━━━━━ Fragmento de página ━━━━━

El regionalismo tradicionalista se fundamenta en la defensa de la institución de los fueros. En el contexto moderno y contemporáneo, podemos definir los fueros como los usos y costumbres jurídicos creados por una comunidad de ámbito regional, elevados a norma jurídica con valor de ley escrita por el reconocimiento pactado con la autoridad estatal de su efectividad consuetudinaria (F. ELÍAS DE TEJADA, ¿Qué es el carlismo?)
Los
carlistas defendieron en el siglo XIX, durante tres guerras sangrientas, la
legitimidad y vigencia de sus fueros frente a la voluntad uniformizadora del
Estado liberal. Lo hicieron porque amaban sus tradiciones y porque en sus
fueros veían la garantía segura de unas libertades reales y tangibles frente al
mito de la libertad abstracta, a cuya sombra presentían, agazapado, el imperio
avasallador del Leviathán moderno. Los teóricos del tradicionalismo fueron
desarrollando toda una doctrina foralista, y pusieron de relieve el carácter
que los fueros habían tenido en la historia de España de barreras defensoras
del círculo de actividad de cada comunidad concreta, y de cauce por el que
fluía la acción libre y espontánea de los hombres en el marco de las sociedades
intermedias.
Los
derechos forales fueron, y siguen siendo allí donde no se han extinguido, “una de las manifestaciones más claras de la
verdadera autonomía, de la libertad de una determinada región para crear su
propio Derecho dentro de un superior marco jurídico común y sin quiebra de la
unidad nacional” (Álvaro D’ORS, Autarquía
y autonomía). La verdadera autonomía regional, frente a las actuales
fórmulas estatutarias, que se orientan hacia la autarquía y el separatismo,
deben entenderse precisamente como la libertad de establecer el propio Derecho,
no de una forma absoluta, sino integrada dentro de un orden superior
heterónomo.
El
ámbito restringido de los Derechos forales es precisamente la garantía de que
se mantengan como verdadero Derecho, un Derecho vivo caracterizado por lo que
Juan B. VALLET DE GOYTISOLO llama su “tactilidad”,
es decir, una perfecta adecuación a las realidades concretas, fundada en medios
armoniosos de percepción jurídica que permiten al Derecho foral “captar el orden de la naturaleza y dar un
sentido unívoco y realista al Derecho natural que dirime la prevalencia entre
las leyes y costumbres cuando unas y otras no están concordes con él”.

━━━━━ Listado de datos ━━━━━

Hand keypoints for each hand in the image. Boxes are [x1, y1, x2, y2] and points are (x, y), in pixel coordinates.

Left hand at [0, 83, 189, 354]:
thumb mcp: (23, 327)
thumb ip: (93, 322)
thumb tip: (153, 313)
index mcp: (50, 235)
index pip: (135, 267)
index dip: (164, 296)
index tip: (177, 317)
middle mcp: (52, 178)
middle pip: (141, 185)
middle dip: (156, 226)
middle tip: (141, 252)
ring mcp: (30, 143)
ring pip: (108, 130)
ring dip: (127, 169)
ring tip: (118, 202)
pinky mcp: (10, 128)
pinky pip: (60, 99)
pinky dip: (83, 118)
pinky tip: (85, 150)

━━━━━

◆ Explorar el material
1. Edita el texto sobre los fueros: reescribe desde "El regionalismo tradicionalista" hasta "es el carlismo?)", ambos incluidos, cambiando "autoridad estatal" por "potestad estatal".
2. Según el texto sobre los fueros, ¿cuántas guerras libraron los carlistas en el siglo XIX en defensa de sus fueros?
3. Indica, por favor, si cada afirmación concuerda con el texto sobre los fueros, con sí o no y las palabras del texto que lo deciden, citadas literalmente. (a) Los carlistas defendieron sus fueros frente al Estado liberal. (b) El término "tactilidad" se atribuye a Álvaro D'Ors. (c) Las fórmulas estatutarias actuales se orientan hacia la autarquía.

◆ Resultados de tareas
1.
El regionalismo tradicionalista se fundamenta en la defensa de la institución de los fueros. En el contexto moderno y contemporáneo, podemos definir los fueros como los usos y costumbres jurídicos creados por una comunidad de ámbito regional, elevados a norma jurídica con valor de ley escrita por el reconocimiento pactado con la potestad estatal de su efectividad consuetudinaria (F. ELÍAS DE TEJADA, ¿Qué es el carlismo?)

2. Tres guerras sangrientas.

3.
(a) Sí: "frente a la voluntad uniformizadora del Estado liberal".
(b) No: "Juan B. VALLET DE GOYTISOLO llama su “tactilidad”".
(c) Sí: "fórmulas estatutarias, que se orientan hacia la autarquía y el separatismo".